Despite some limitations, this study has important implications for future DCD research and for the QOL of adults with DCD. It is the first study of its kind that has specifically examined levels of avoidance behavior within the DCD adult population and its relationship with QOL. Given that the results yielded indicate that avoidance behavior significant influences QOL, it is important that future research attempts to replicate and expand on these findings. It is also important that future research attempts to establish successful interventions which can help reduce avoidance behavior and ultimately increase the QOL of adults with DCD. Behavior Activation (BA) treatment has emerged as a cost effective form of intervention for reducing depression (Porter et al., 2004) and Post-Traumatic Stress Disorder (PTSD) symptoms in veterans (Jakupcak et al., 2006). Future researchers may wish to explore whether the underlying concepts of BA treatment can be used as the foundation upon which an effective intervention treatment for adults with DCD can be based, whereby it reduces engagement in avoidance behaviors, improves behavioral activation and ultimately leads to improved QOL.

To conclude, our study suggests that adults with DCD actively avoid potentially aversive social situations in everyday life, including in school and workplace settings.
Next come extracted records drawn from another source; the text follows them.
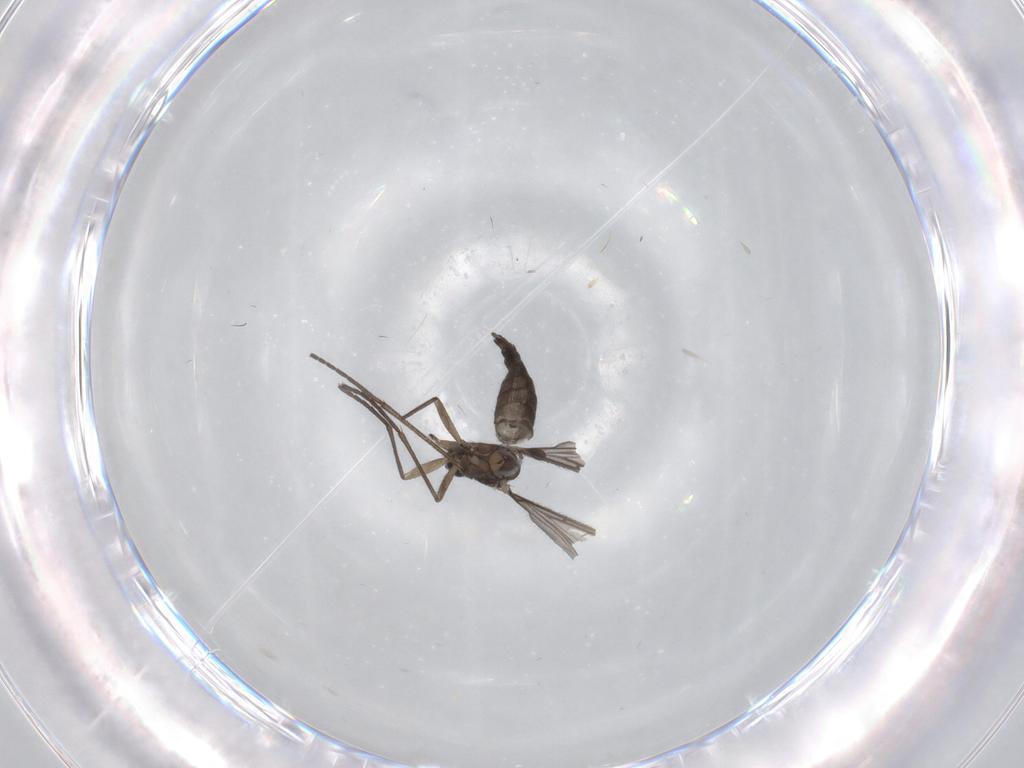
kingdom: Animalia
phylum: Arthropoda
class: Insecta
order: Diptera
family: Sciaridae
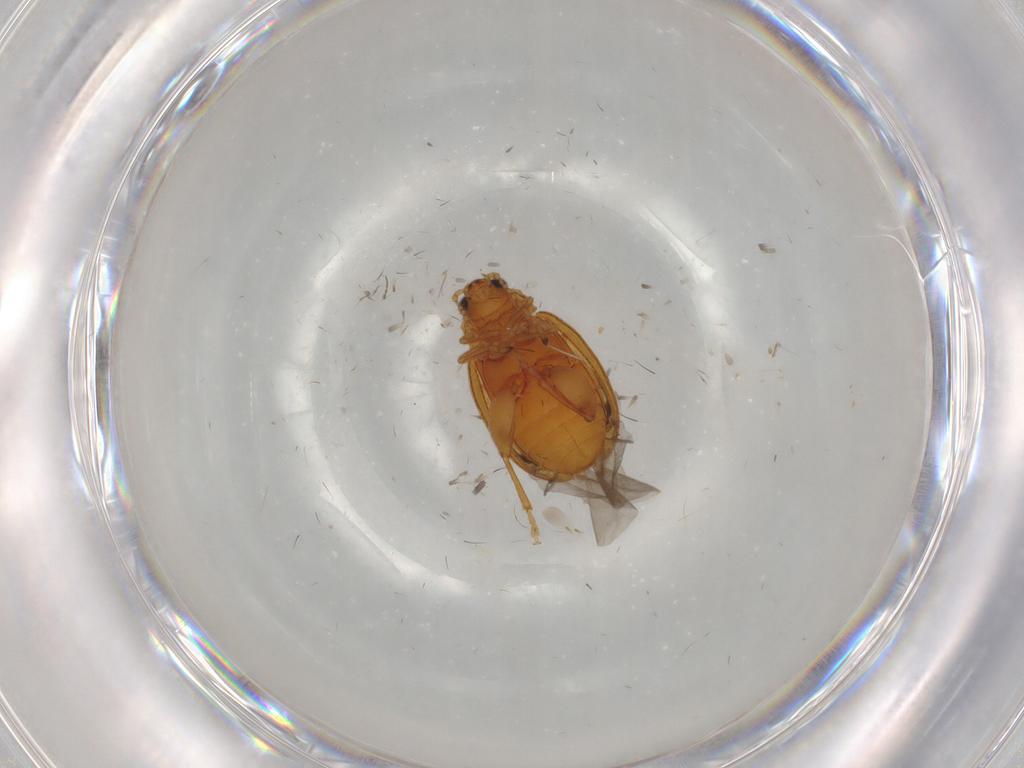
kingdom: Animalia
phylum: Arthropoda
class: Insecta
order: Coleoptera
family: Chrysomelidae
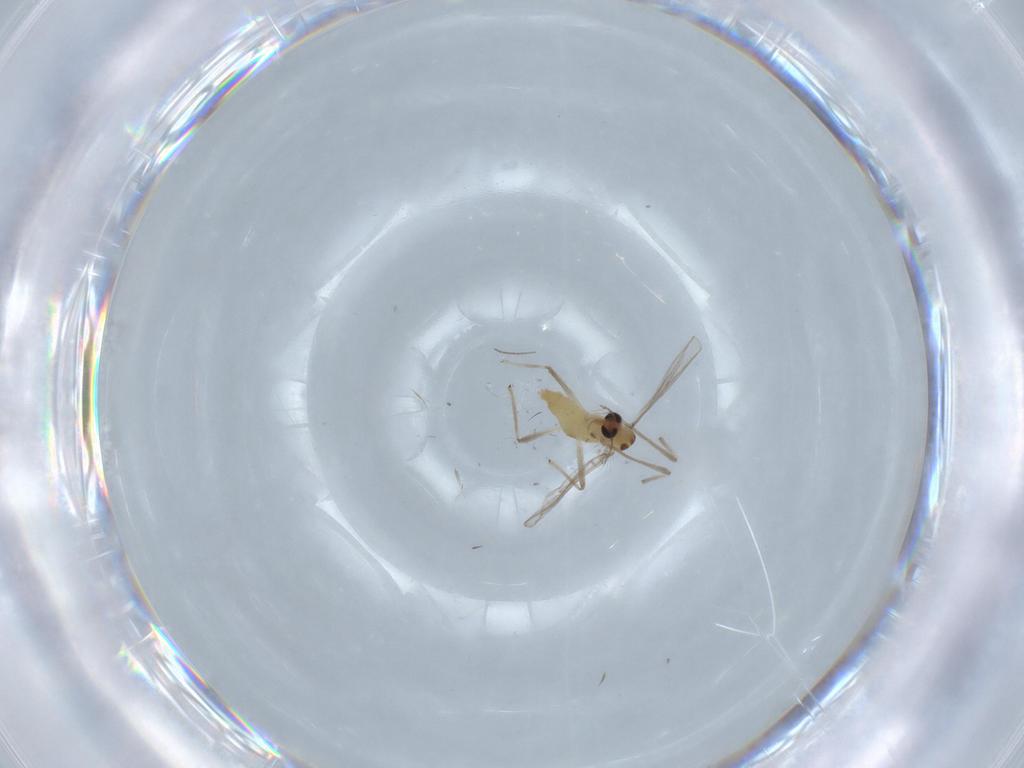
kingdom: Animalia
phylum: Arthropoda
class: Insecta
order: Diptera
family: Chironomidae
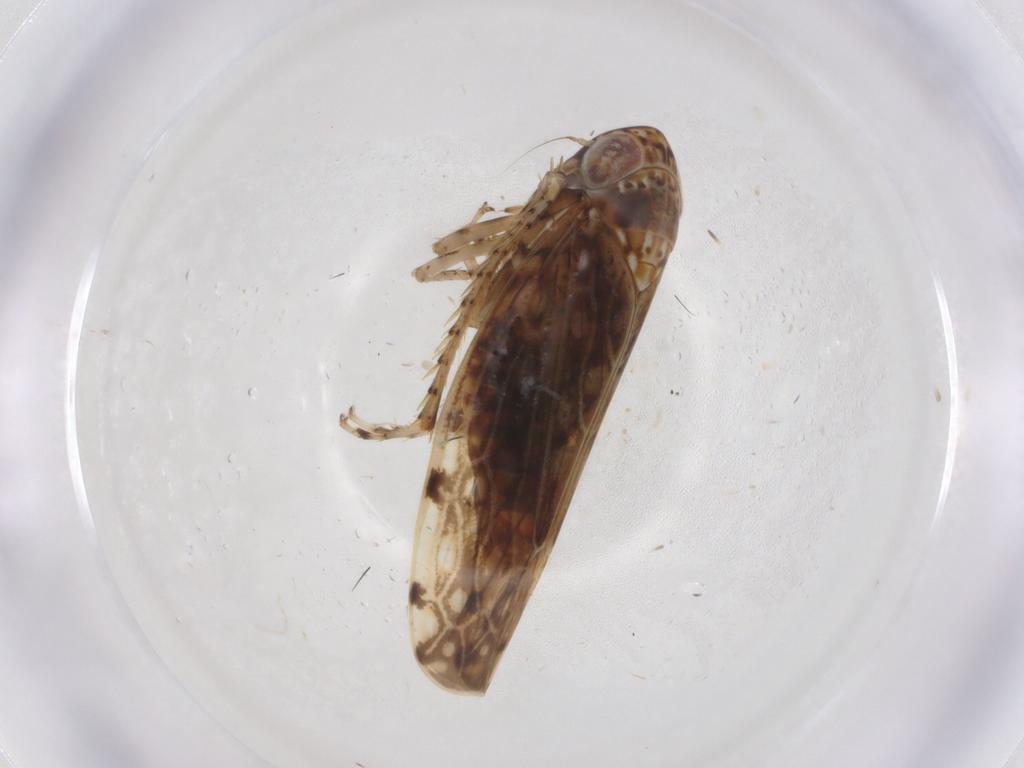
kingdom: Animalia
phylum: Arthropoda
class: Insecta
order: Hemiptera
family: Cicadellidae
The findings also suggest that those who engage in more avoidance behaviors are more likely to experience lower QOL than those who engage less frequently in active avoidance. However, the results did not provide evidence to suggest that motor coordination has a direct impact on QOL. Overall, the findings from this study highlight the need for further research exploration of the concept of avoidance behavior within the DCD adult population in order to develop effective intervention treatments which can be utilised by clinicians to improve the QOL of adults with DCD.